“Now, now!” boomed Joshua Q. Mosely. “Don’t you go calling bad names, ma’am, prematoorely. I get the chief’s drift. He’s dead right. The evidence is clear. Don’t you see? Vail here admits he went outside a little before the murder and that he came in again a little after it. He says he wasn’t farther off than the walk that borders the porch. He admits he didn’t see or hear any one else. That can’t mean but just one thing. It means he shinned up those vines and into the window and—and did what he went there to do—and came back in time to run upstairs when the dog waked us. And I heard you tell the doctor on the phone that it was Vail’s own knife the murder was done with. There’s nothing else to it. He—”

“It’s you who are the old fool, Mosely, not only the chief!” exclaimed Clive Creede, wrathfully, as the rest sat open-mouthed with dismay at the linking of the chain of seemingly stupid questions. “If you knew Mr. Vail as we know him—as the chief ought to know him—you’d know he couldn’t do such a thing. He couldn’t! Why, what motive could he have? Absolutely none. It needs a terrific motive to make a man commit murder. Juries take that into account.”

“But—”

“Thax had no such motive. I could swear to that. If his butler or any other servant should have overheard and testify to the petty quarrel between him and Chase that I walked in on early in the morning, when I came here, any jury would laugh at such a squabble leading to a crime. I speak of it because the butler was in the outer hall at the time and may give a wrong impression of the spat; and some shyster lawyer may try to magnify it. It was nothing. Chase wanted to come to board and Vail, for some reason, didn’t want him to. At least that is all of the quarrel I heard. But men don’t kill each other for puerile causes like that. Any more than for the silly dispute I overheard them having a few days ago at the Hunt Club in Stockbridge when Vail threatened he’d—”
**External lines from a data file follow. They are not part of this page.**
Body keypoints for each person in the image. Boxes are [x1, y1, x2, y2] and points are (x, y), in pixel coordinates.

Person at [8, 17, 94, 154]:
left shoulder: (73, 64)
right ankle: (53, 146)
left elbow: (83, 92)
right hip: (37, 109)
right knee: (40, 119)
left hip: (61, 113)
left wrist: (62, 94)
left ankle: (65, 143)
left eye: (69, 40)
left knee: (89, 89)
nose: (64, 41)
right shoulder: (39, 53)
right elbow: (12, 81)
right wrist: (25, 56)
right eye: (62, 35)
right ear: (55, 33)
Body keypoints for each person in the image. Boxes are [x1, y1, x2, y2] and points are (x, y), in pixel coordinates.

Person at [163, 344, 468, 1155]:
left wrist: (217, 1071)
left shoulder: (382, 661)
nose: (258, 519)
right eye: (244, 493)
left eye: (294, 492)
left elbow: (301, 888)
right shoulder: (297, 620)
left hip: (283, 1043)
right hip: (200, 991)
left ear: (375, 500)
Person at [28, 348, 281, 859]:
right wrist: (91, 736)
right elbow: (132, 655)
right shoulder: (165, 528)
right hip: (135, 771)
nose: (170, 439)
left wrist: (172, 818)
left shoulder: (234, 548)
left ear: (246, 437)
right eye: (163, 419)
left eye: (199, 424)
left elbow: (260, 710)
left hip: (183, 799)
“You idiot!” growled Thaxton. “What are you trying to get at? You’ve known Chase and me all our lives. You know we were good chums. And you know we were forever bickering, in fun, and having mock disputes and insulting each other; from the time we were kids. So—”

“That’s just what I’m saying,” urged Clive eagerly. “That’s what I’m trying to hammer into the chief’s head. You had no real motive, no matter what servants or other people may be dragged forward to testify about hearing spats and squabbles between you. You were his friend. Why, Chief, you’re out of your mind when you threaten to arrest him!”

“From all I’m hearing,” said the chief grimly, “I figure I’m less and less out of my mind. Mr. Vail, do you care to tell the nature of the quarrel between you and the deceased—the one Mr. Creede says he ‘walked in on’?”

“I’ve told you,” interposed Creede vehemently, “and so has he, that it was just a sort of joke. It has no bearing on the case. As Vail says, he and Chase were always at swords’ points—in a friendly way. Besides,” he went on, triumphantly, “I can attest to the truth of at least one important part of what he’s just told you. I can swear to it. He said a few minutes ago that he made a round of the house from top to bottom, about one o’clock. He did. I heard him. I couldn’t get to sleep till nearly two. I heard the stable clock strike one. Then almost right afterward I heard soft steps come upstairs and tiptoe along the hall. I heard them pause at the room next to mine, and I heard a rattle as if the door was being tried. Then the steps passed on to—”

“Sounded as if he tiptoed to the room next to yours and tried the door?” interrupted the chief. “Who was occupying the room next to you?”

Clive’s lips parted for a reply. Then, as his eyes suddenly dilated his mouth clamped.